Only a handful of filmmakers manage to win the coveted National Award with their debut film. Not only did actor-turned-director Churni Ganguly win the National Award for best Bengali feature film but also proved her mettle as a storyteller in her debut film, Nirbashito. That's not all. She has also quite intelligently tackled the subject of banishment (Taslima Nasreen's exile) in the film. Churni, who has acted in films such as Laptop, Shabdo and Rang Milanti, is elated because her actor-director and husband Kaushik Ganguly, too, bagged a National Award for Chhotoder Chhobi this year.
On a sultry afternoon, HT met Churni at her Garia home, as she spoke on freedom of expression, struggles of a woman and more: Excerpts:
Nirbashito, which is about freedom of expression, was adjudged the best feature film in Bengali at the National Awards on March 24. The same day, the Supreme Court also struck down Section 66A of IT Act (which allowed arrest for offensive content on the internet).
Yes, it was a special day and I will never forget the date.
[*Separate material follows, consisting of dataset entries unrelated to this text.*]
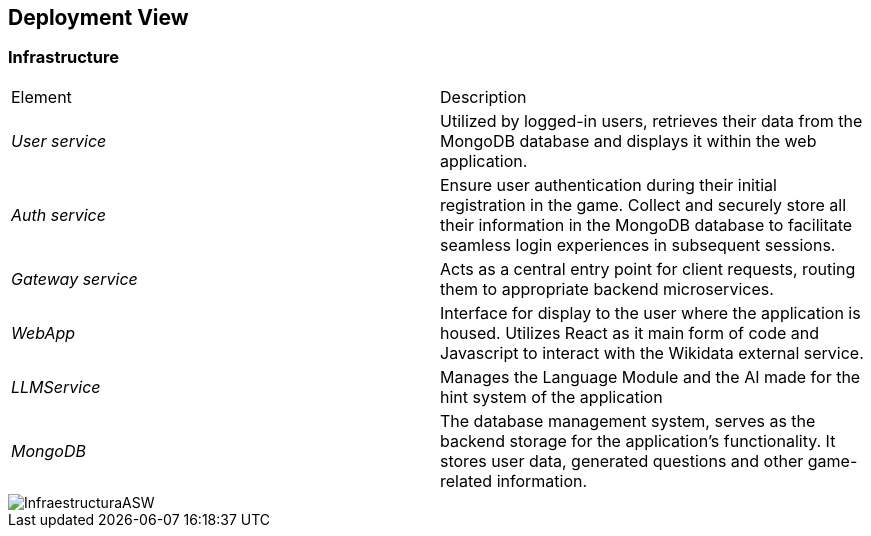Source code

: ifndef::imagesdir[:imagesdir: ../images]

[[section-deployment-view]]


== Deployment View

ifdef::arc42help[]
[role="arc42help"]
****
.Content
The deployment view describes:

 1. technical infrastructure used to execute your system, with infrastructure elements like geographical locations, environments, computers, processors, channels and net topologies as well as other infrastructure elements and

2. mapping of (software) building blocks to that infrastructure elements.

Often systems are executed in different environments, e.g. development environment, test environment, production environment. In such cases you should document all relevant environments.

Especially document a deployment view if your software is executed as distributed system with more than one computer, processor, server or container or when you design and construct your own hardware processors and chips.

From a software perspective it is sufficient to capture only those elements of an infrastructure that are needed to show a deployment of your building blocks. Hardware architects can go beyond that and describe an infrastructure to any level of detail they need to capture.

.Motivation
Software does not run without hardware.
This underlying infrastructure can and will influence a system and/or some
cross-cutting concepts. Therefore, there is a need to know the infrastructure.

.Form

Maybe a highest level deployment diagram is already contained in section 3.2. as
technical context with your own infrastructure as ONE black box. In this section one can
zoom into this black box using additional deployment diagrams:

* UML offers deployment diagrams to express that view. Use it, probably with nested diagrams,
when your infrastructure is more complex.
* When your (hardware) stakeholders prefer other kinds of diagrams rather than a deployment diagram, let them use any kind that is able to show nodes and channels of the infrastructure.


.Further Information

See https://docs.arc42.org/section-7/[Deployment View] in the arc42 documentation.

****
endif::arc42help[]

=== Infrastructure

|===
| Element | Description
| _User service_ | Utilized by logged-in users, retrieves their data from the MongoDB database and displays it within the web application.
| _Auth service_ | Ensure user authentication during their initial registration in the game. Collect and securely store all their information in the MongoDB database to facilitate seamless login experiences in subsequent sessions.
| _Gateway service_ | Acts as a central entry point for client requests, routing them to appropriate backend microservices.
| _WebApp_ | Interface for display to the user where the application is housed. Utilizes React as it main form of code and Javascript to interact with the Wikidata external service.
| _LLMService_ | Manages the Language Module and the AI made for the hint system of the application
| _MongoDB_ | The database management system, serves as the backend storage for the application's functionality. It stores user data, generated questions and other game-related information.
|===

image::InfraestructuraASW.png[]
After it was confirmed that Nirbashito has been conferred the National Award, I immediately called up Taslima di. She told me that the Supreme Court has scrapped 66A of IT Act. Freedom of expression won that day.
The film bears a strong resemblance to the life of Bangladeshi author Taslima Nasreen. Yet, you haven't named the protagonist in the film.
This is not a biopic on Taslima Nasreen. I have already mentioned that earlier. Since it's not a biopic, I haven't given the protagonist a name. A lot of fiction has been weaved into the story. The film talks about the power of woman. Her struggles start the very day she is born. If a woman has an opinion, she will be ostracised, which is also a kind of exile. A country comprises men and women. If we take away the freedom of expression from a woman, it's also a kind of exile… it's the death of democracy. If I can't express my opinion freely, I gradually cease to form opinions. Even in today's society, women hesitate to form a free opinion. So, the film speaks for those women who have gone ahead and expressed their opinion. It speaks of gender equality and patriarchy. Many women who can't protest have found a voice in Taslima. So, the film is dedicated to every woman.
Everything about exiled author, Taslima Nasreen, is controversial.
All I can say is that Nirbashito has a human story. It speaks of motherly love that the author has for her pet cat. I have given an insight into the exiled author's life through her poetry. Whenever we speak of Taslima, we tend to bring in controversial elements into it. But at the end of the day she is a human being and I have tried to explore those facets of her personality. The controversial elements of her life have garnered a lot of attention, so I didn't feel the need to explore them again. There are scenes where we present Taslima's opinion too. It's a balanced film. One must know what goes against her and also what she stands for. However, I don't endorse banishment. I believe you can have an opinion not similar to her opinion, but there are other ways to answer that. There's a dialogue in the film which says burning vehicles on the road is not a way to protest. There's another dialogue which says invariably that sword wins. But I believe the pen should win. There can be debates, write ups but not banishment.
Banishment reminds us of author Salman Rushdie and artiste Maqbool Fida Husain.
One has the freedom of expression and at times, it might hurt another person. But he or she shouldn't be ostracised. It's not possible to pacify everyone. Banishment is not the way. There has to a softer way to deal with it. When you ban a film, the curiosity to watch the film increases manifold. So, whenever the film is available on the internet, everyone jumps in to watch it. My film is a tribute to Maqbool Fida Husain. Salman Rushdie also gets mentioned in a pivotal scene.
What was Taslima Nasreen's reaction after watching the film?
It was an emotional moment for her. She didn't react to the fact that we haven't used her name because she knew the film has a lot of fiction. We have taken cinematic licence to make the film.
What made you cast yourself in the lead role?
Initially, I didn't want to cast myself in my debut film. I wanted to take somebody who bears resemblance to Taslima. During the narration, a few of my friends from the film fraternity told me that I am apt to play the character. Since I was also the director, I had to write a lot of directorial inputs in the script so that my team had no difficulty in understanding my suggestions while shooting the film.
The concept of the film belongs to Kaushik Ganguly. How did he help you while making the film?
After I narrated the first draft of the film, he was so pleased that he wanted to make a film on it. But I refused to part with it (smiles). When we went into pre-production, he was busy with Apur Panchali. Both of us shared the same directorial team and it was chaos. He went away with the directorial team to shoot for Khaad. I was really upset at one point. But later, he was proud of the fact that I had managed everything on my own.